Records from a collection:
<<<<

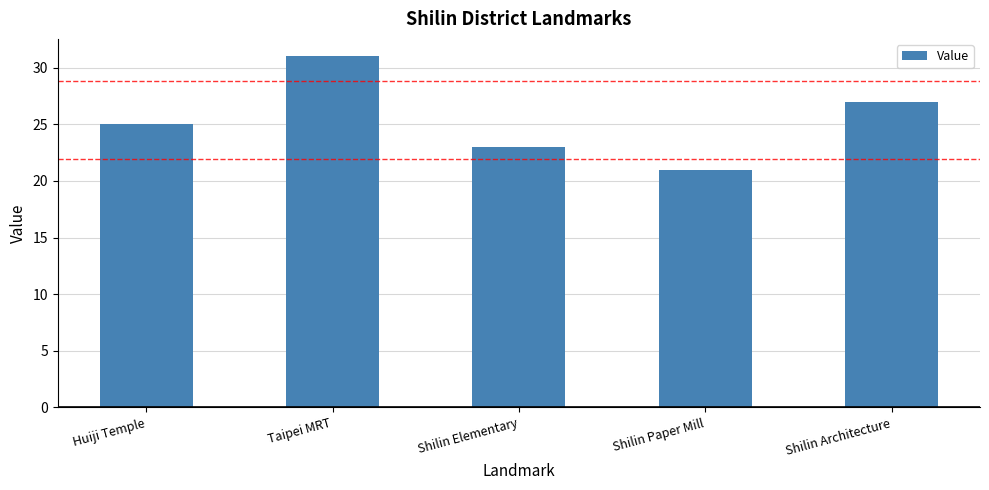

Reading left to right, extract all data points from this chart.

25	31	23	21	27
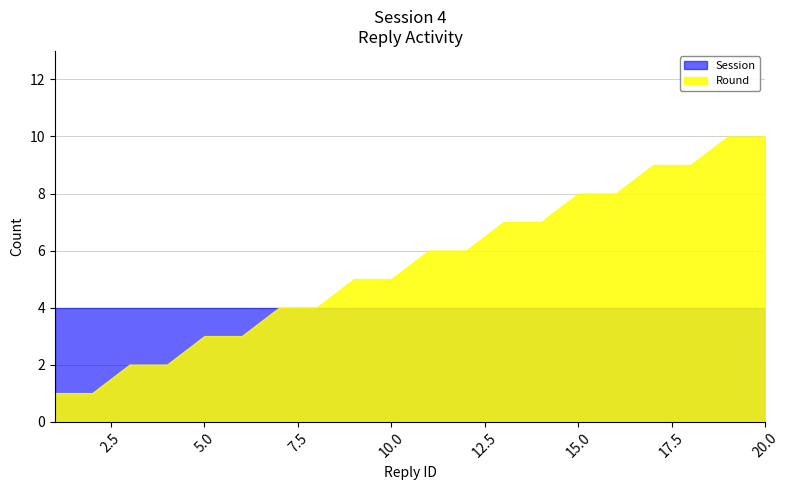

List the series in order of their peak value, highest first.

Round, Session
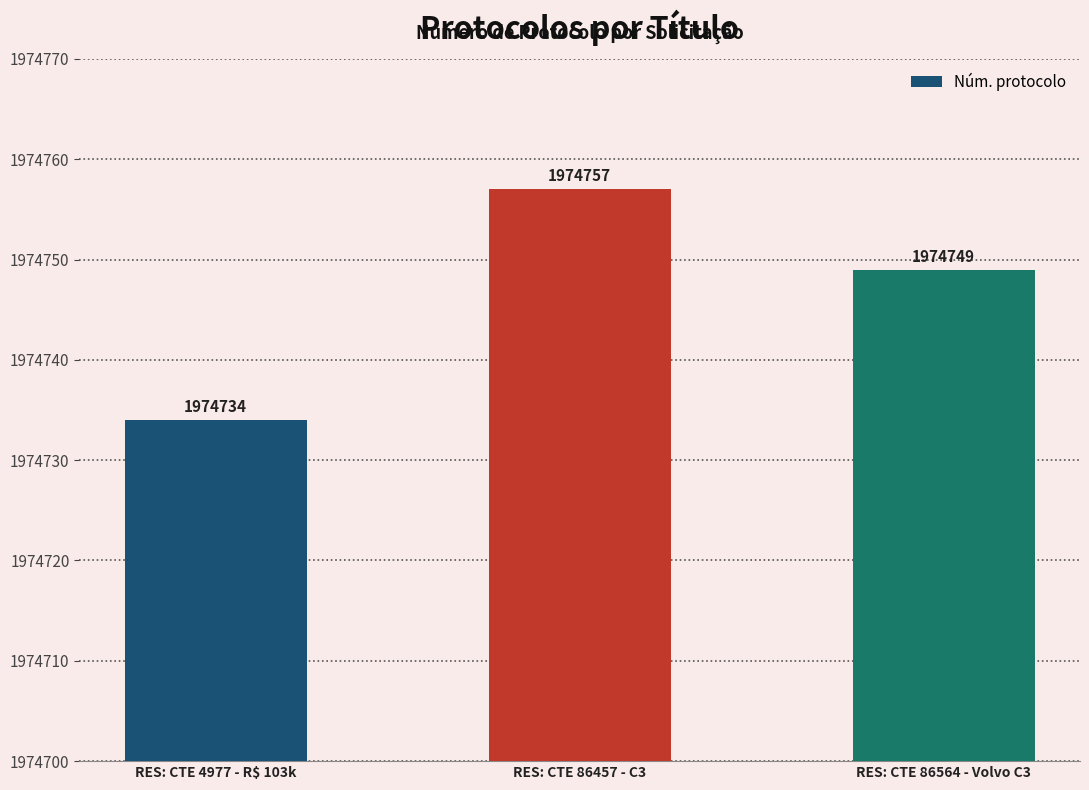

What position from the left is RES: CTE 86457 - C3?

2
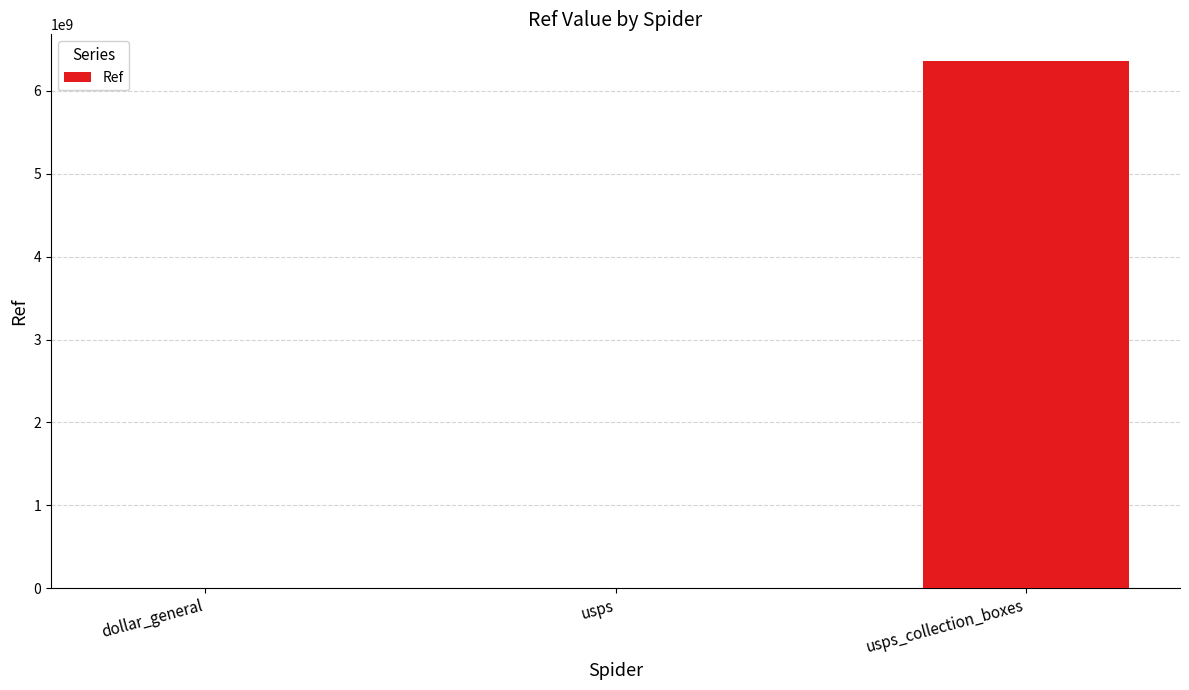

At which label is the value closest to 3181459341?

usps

>>>>

> [Exercise instructions]: Please put every line of the data above into a Markdown table with the columns Row and Line text, numbering the rows in order, skipping blank lines and leaving out the pictures.

> [Answer area]:
| Row | Line text |
|---|---|
| 1 | Reading left to right, extract all data points from this chart. |
| 2 | 25	31	23	21	27 |
| 3 | List the series in order of their peak value, highest first. |
| 4 | Round, Session |
| 5 | What position from the left is RES: CTE 86457 - C3? |
| 6 | 2 |
| 7 | At which label is the value closest to 3181459341? |
| 8 | usps |